On croyait que le numérique nous apporterait un accès facilité à la connaissance, il n’en est rien. La littératie se complexifie au contraire et l’illusion de la transparence dissimule délégations techniques et intellectuelles. Cela signifie qu’il est grand temps de développer une culture de l’information et une translittératie qui soit réellement durable, faite de savoirs et de savoir-faire qui puissent être réinvestis sans cesse sans quoi l’archéologie de nos savoirs est grandement menacé et sa futurologie celle décrite par Lévi-Strauss.
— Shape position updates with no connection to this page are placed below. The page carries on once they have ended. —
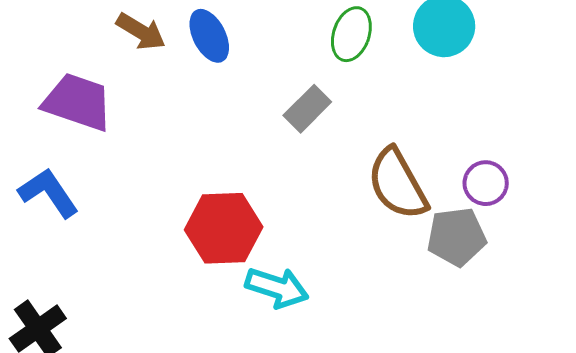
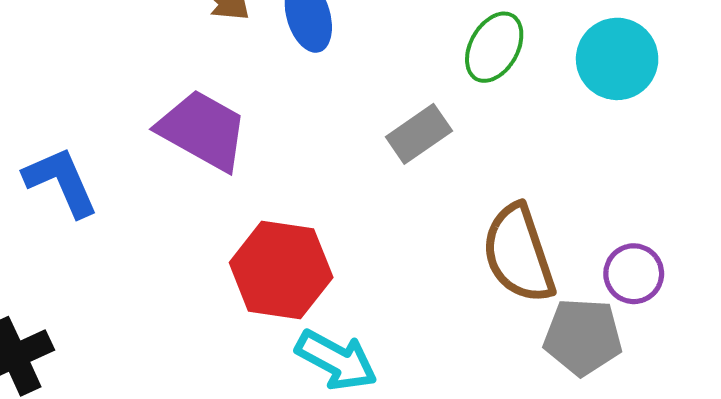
purple trapezoid: (78, 102) -> (203, 130), moved

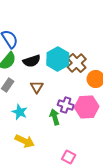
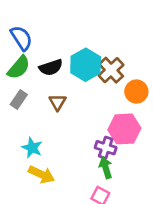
purple cross: (66, 105) -> (106, 148), moved
cyan star: (20, 112) -> (32, 148), moved
green arrow: (55, 117) -> (106, 168), moved

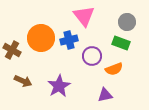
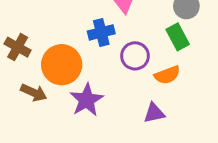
orange circle: (41, 38) -> (62, 65), moved
green rectangle: (121, 43) -> (178, 37), turned 42

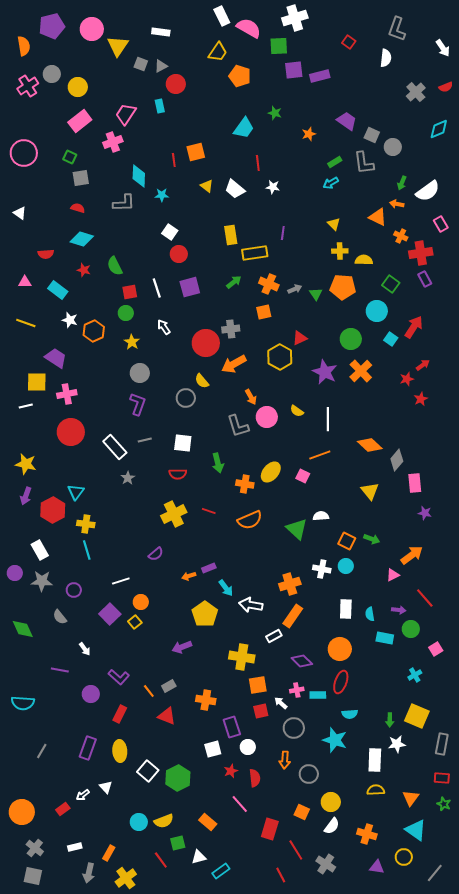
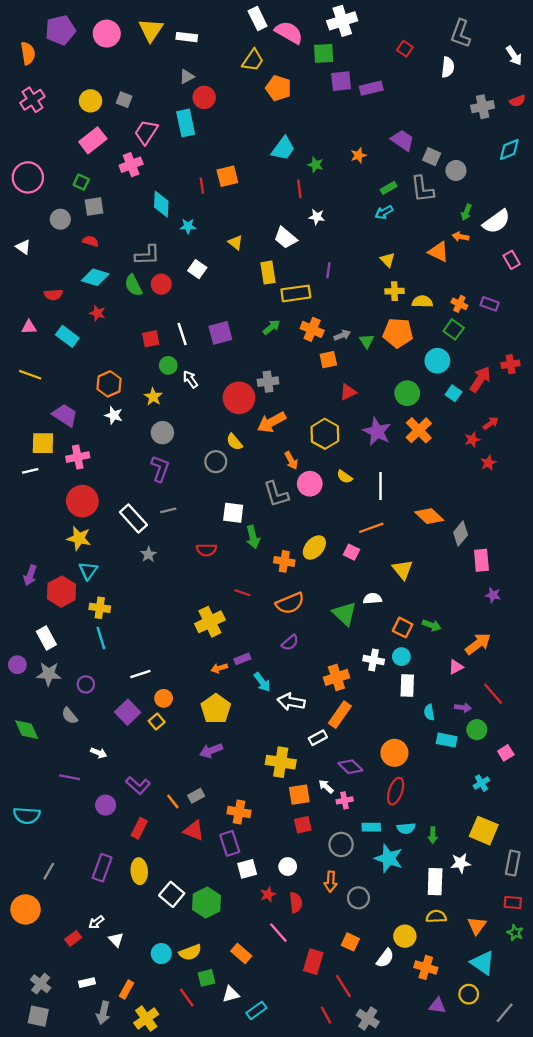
yellow triangle: (118, 46) -> (151, 30), moved
gray square: (141, 64) -> (124, 100), moved
gray circle: (52, 74) -> (60, 219), moved
gray cross: (416, 92) -> (483, 107), turned 30
cyan rectangle: (160, 106) -> (186, 123), size x1.6
green star: (275, 113) -> (316, 165), moved
yellow triangle: (207, 186) -> (236, 242), moved
white trapezoid: (235, 189) -> (285, 238), moved
gray L-shape: (124, 203) -> (147, 255), moved
orange cross: (401, 236) -> (459, 304), moved
red cross: (421, 253) -> (510, 364), moved, size x0.7
red circle: (179, 254) -> (161, 284), moved
green semicircle: (115, 266) -> (133, 285), moved
purple rectangle: (425, 279) -> (490, 304), moved, turned -42
orange square: (264, 312) -> (328, 360), moved
green circle: (126, 313) -> (168, 365), moved
white star: (70, 320) -> (114, 415), moved
yellow hexagon: (280, 357) -> (325, 434), moved
white square: (183, 443) -> (233, 513), moved
yellow star: (26, 464) -> (79, 538), moved
yellow triangle: (370, 491) -> (403, 570), moved
yellow cross: (174, 514) -> (210, 622), moved
purple semicircle: (156, 554) -> (290, 643), moved
white rectangle: (346, 609) -> (407, 686), moved
yellow pentagon: (205, 614) -> (216, 709), moved
white arrow: (85, 649) -> (99, 753), turned -32
cyan rectangle: (318, 695) -> (371, 827), moved
white arrow: (281, 703) -> (326, 786), moved
green arrow: (390, 720) -> (433, 835), moved
purple rectangle: (232, 727) -> (230, 843), moved
white triangle: (106, 787) -> (116, 940), moved
yellow circle: (331, 802) -> (405, 936), moved
orange circle: (22, 812) -> (26, 909), moved
gray cross: (326, 864) -> (368, 1019), moved

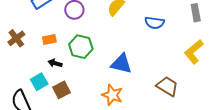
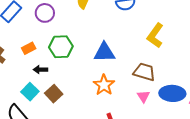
yellow L-shape: (194, 52) -> (155, 35), moved
brown trapezoid: (167, 86) -> (144, 72), moved
orange star: (112, 95) -> (104, 85), turned 30

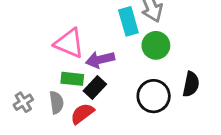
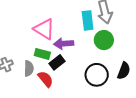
red semicircle: (82, 114) -> (45, 79), turned 78

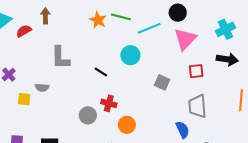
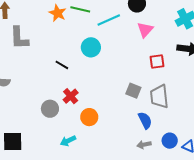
pink triangle: (185, 39) -> (145, 30), size x0.7
gray L-shape: (60, 58) -> (19, 38), moved
gray square: (162, 82) -> (133, 91), moved
red cross: (109, 103) -> (71, 96), turned 35

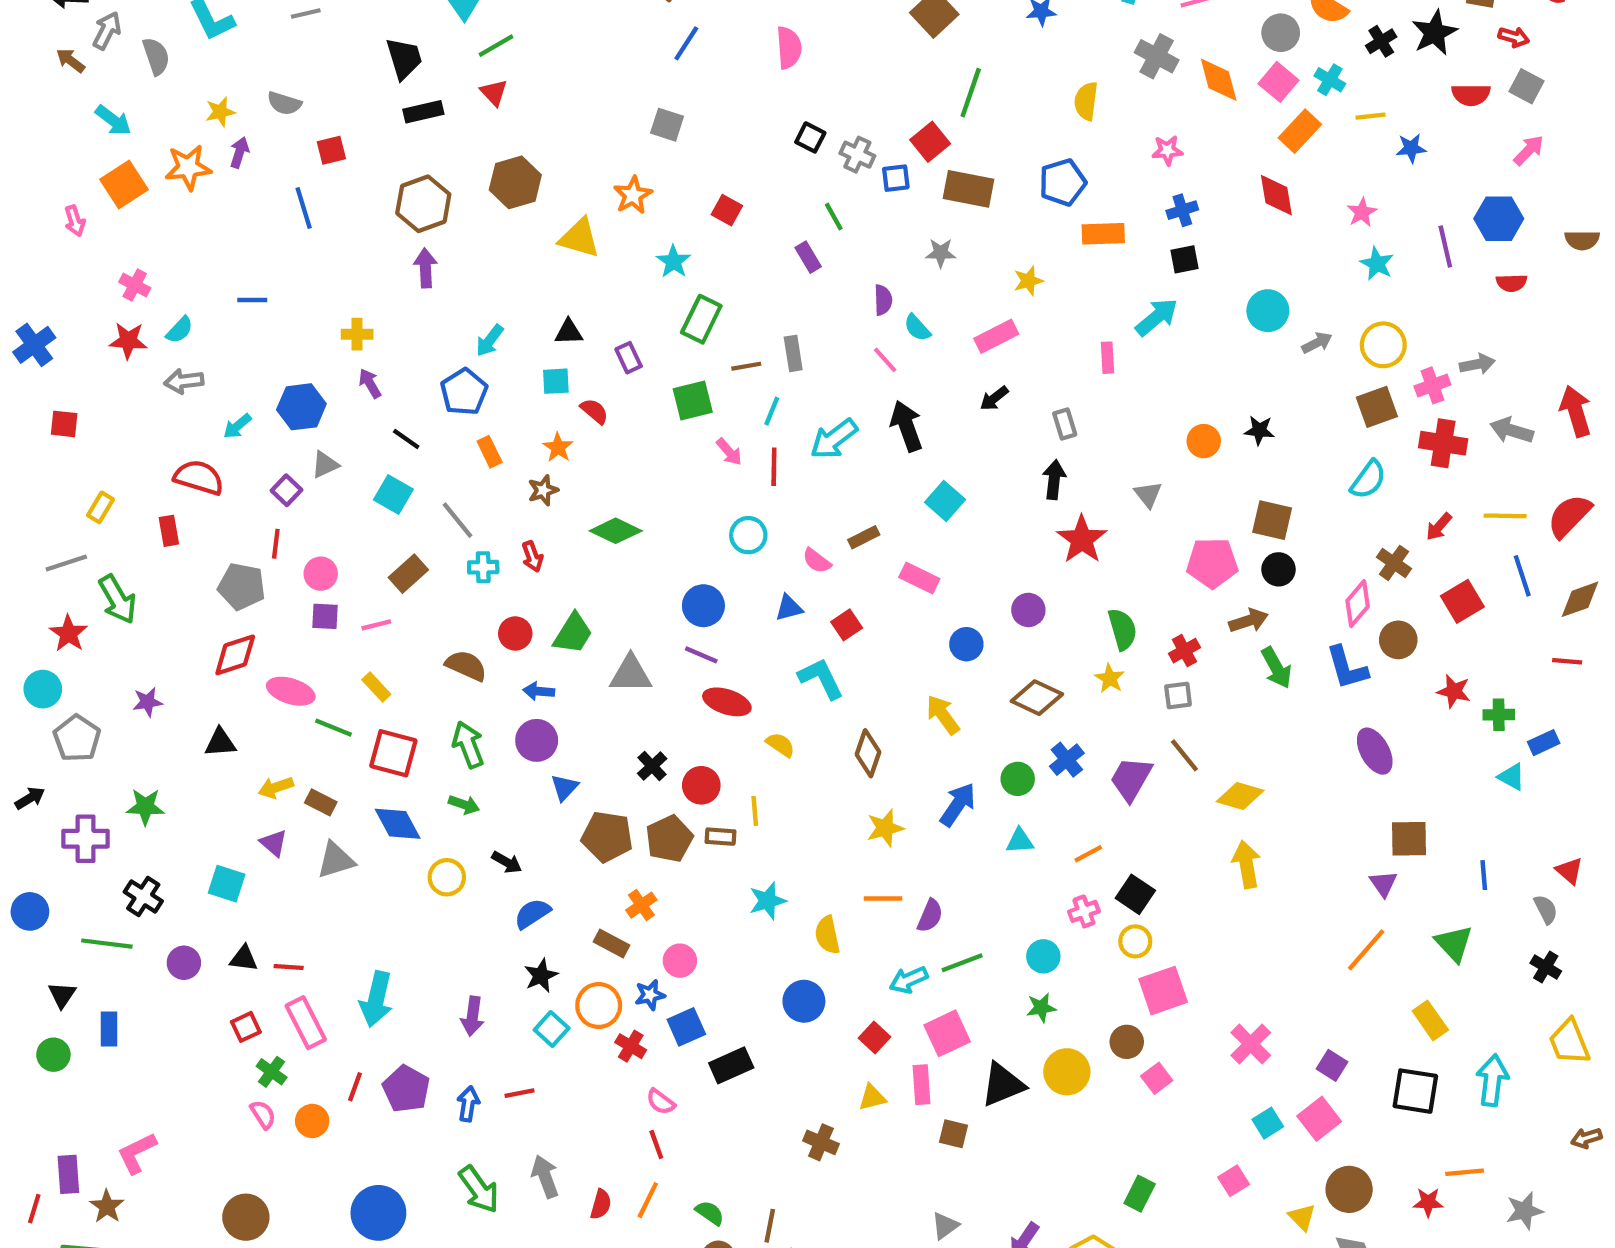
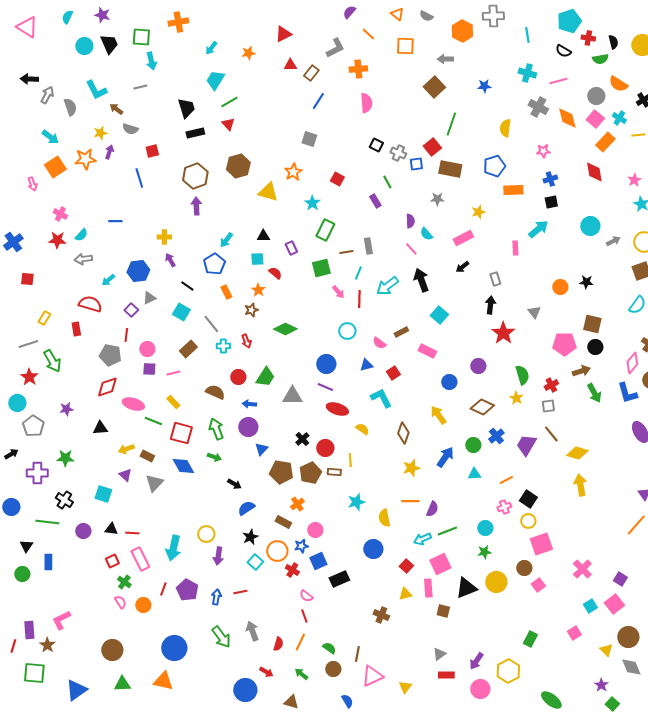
brown arrow: (71, 61) -> (116, 109), moved
gray triangle: (336, 860) -> (154, 483), turned -30
yellow circle: (447, 877) -> (206, 534), moved

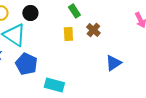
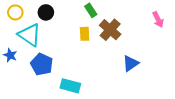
brown cross: (93, 30) -> (110, 30), size x1.5

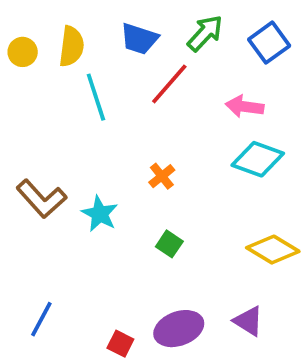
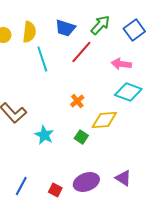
cyan star: (100, 214) -> (44, 135), moved
yellow diamond: (273, 250) -> (104, 120), moved, turned -36
blue line: (41, 319) -> (21, 186), moved

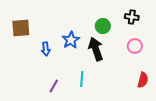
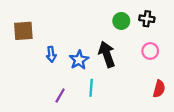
green circle: (103, 26) -> (121, 21), moved
blue star: (71, 40) -> (79, 60), moved

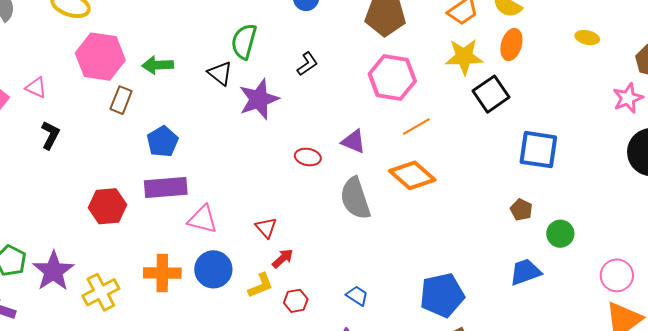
Par conséquent, un simple esprit « culture informationnelle » ajoutée à la marge ne saurait répondre à cette mission. La construction de learning center n’y suffira pas non plus car il ne s’agit pas de confondre le bâtiment avec l’institution. Le chantier est bien celui de la culture des esprits, une construction hautement plus ambitieuse et plus difficile. J’appelais dans ma thèse en 2009 à une reformation de la culture de l’information. En appelant à la reconstitution de l’Ecole à partir de la skholé, cette capacité d’attention qui est la base de notre capacité à comprendre, à reformuler et à écrire, je souhaitais démontrer que les compétences et savoirs exigés ne pouvaient se contenter de simples injonctions politiques et encore moins économiques. Au contraire, la culture de l’information ne doit opérer en parallèle de la prétendue société de l’information ce que tend trop souvent à faire les théoriciens de l’information literacy. Cette culture dont nous avons besoin, c’est celle qui permet l’accès à la majorité de l’entendement au sens Kantien. Cette culture demande un effort, une capacité de résistance qui permet de trouver la sortie hors de la minorité de l’entendement. Hélas, les mineurs sont de plus en nombreux, enfermés dans des cavernes qui les déforment et les privent des Lumières et se contentant de d’inter-médiaires comme directeurs de conscience. C’est donc autant d’un humanisme numérique que des Lumières numériques dont nous avons besoin.
Pour cela, il nous faut aussi sortir des évidences et des discours qui les accompagnent. Nous avons besoin de plus en plus de savants, « savant » au sens de celui qui sait lire et écrire parmi cette diversité médiatique convergente.
Nous avons de plus en plus besoin de lecteurs de crânes de licorne.
vrai, dommage qu’on ne puisse pas te suivre via blog aussi souvent, parce que sentiment de questions partagées, et que beaucoup d’interrogations à croiser
en tout cas, fraternellement
f
Merci françois. Merci à toi de nous faire partager tes Lumières avec talent.
Ca fait beaucoup de bien de lire cela. C’est un très beau texte avec un fond solide.
Oui l’idéal est de retourner à la skholé qui a également le sens de temps libre, soit d’un temps libéré des contraintes du quotidien, qui seul permet la construction d’un vrai savoir. Mais il faut malheureusement constater que nos écoles s’en éloignent de plus en plus et que notre vie quotidienne est de plus en plus saturée « d’instantanéité » qui tue évidemment toute perspective de réflexion (dans les deux sens du terme).
Bien sûr, la culture informationnelle devrait aussi être un cheval de bataille des archivistes, fondé par la notion d’archives PUBLIQUES, qui a mis quand même quelques siècles à trouver sa véritable réalisation à partir de son idéal historique posé par la révolution française. Tous les totalitarismes ont brûlé les archives et les bibliothèques, il n’y a pas de raison que cela change à l’avenir.